車であるから当然空気の流れを扱う。空気だからといっても特別ではなく、水の流れと同じである。とは言え、見た目も、触れた?感覚も違うし、空気入れで空気を入れる時感じるように空気は圧縮できるが、水は力を加えても容易に縮まないことも知っている。これほど違うのに、同じというのはおかしいのではないか?と頭の隅では疑っている。それは熱力学で扱う空気は状態方程式に則り圧力 p 、温度 T 、体積 V の間には pV=nRT という関係で結ばれているので、温度が異なれば容易に他の状態量も変化してしまうということがあるからである。また、空気入れで感じるように圧力を加えればそれに反比例して体積が縮むということを表しているからである。

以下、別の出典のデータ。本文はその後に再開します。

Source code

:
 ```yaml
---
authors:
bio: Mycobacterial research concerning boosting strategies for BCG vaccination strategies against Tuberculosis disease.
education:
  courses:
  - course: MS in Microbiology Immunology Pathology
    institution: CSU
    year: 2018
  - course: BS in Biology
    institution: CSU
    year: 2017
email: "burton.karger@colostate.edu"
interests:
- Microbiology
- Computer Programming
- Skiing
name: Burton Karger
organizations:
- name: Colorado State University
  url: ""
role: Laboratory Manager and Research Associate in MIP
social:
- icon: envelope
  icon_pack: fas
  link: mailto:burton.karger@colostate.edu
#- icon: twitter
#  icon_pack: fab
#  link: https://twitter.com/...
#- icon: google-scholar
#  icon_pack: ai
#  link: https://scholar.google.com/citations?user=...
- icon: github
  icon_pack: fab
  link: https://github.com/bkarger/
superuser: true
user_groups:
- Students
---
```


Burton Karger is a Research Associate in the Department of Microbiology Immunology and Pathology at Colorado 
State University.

ところが、流体工学、流体力学では温度の変化は考えない(したがって密度の変化も考えない)、マッハ数(風速と音速の比)が0.3より小さい場合(風速100 m/s 以下)は縮むということを考えない(非圧縮性)こととしているので、水と同じ性質となるのである。流体力学に至っては、粘性も考えないので、これを非粘性流体という、摩擦損失も考えないのである。実はベルヌーイの式はこの摩擦損失なしの場合の式である。また、圧力項で表される部分は熱を考えない仕事による内部エネルギー変化を表している。
さて、車周りの流れを見てみよう。車が止まっていて、そこに車速と同じ風速の風が吹いている場合と、静止している空気中をその車速で走る場合は、相対的に同じだとして扱う。勿論タイヤが回転しているのか、止まっているのかでその辺りは違いが出るので、気になる場合には走行ベルトの上に車を置いてタイヤを回転させて試験することもある。車に近づいてきた流れは車の先頭部分(グリル)に当たり(よどみ流れ)、そこから上下左右に分かれて(分岐流れ)、表面に沿って流れていき(境界層流れ)、後部で流れは車の表面から剥がれて(剥離流れ)渦を巻く(後流)。ドアミラからも剥がれた流れが小さな渦を放出している。境界層流れ、剥離流れ、後流などはどれも粘性を考慮しないと扱えないので流体工学では粘性を考慮した実在流体を扱うことになる。ちなみに、粘性を考慮しない流体を理想流体と呼んでいる。
車の空気抵抗は、前方部分にかかる圧力による力と後方部分にかかる圧力による力の差が圧力抵抗(形状抵抗)と、壁面に沿う流れの摩擦抵抗の和である。全体抵抗に対する両抵抗の比率は圧力抵抗80%、摩擦抵抗20%である。圧力抵抗は車の形状に大きく左右され、特に後方部分の形状の影響は大きい。したがって、低抵抗の車の形状は流線形に近くなるのである。車の形状設計に流体工学が大いに役立つのである。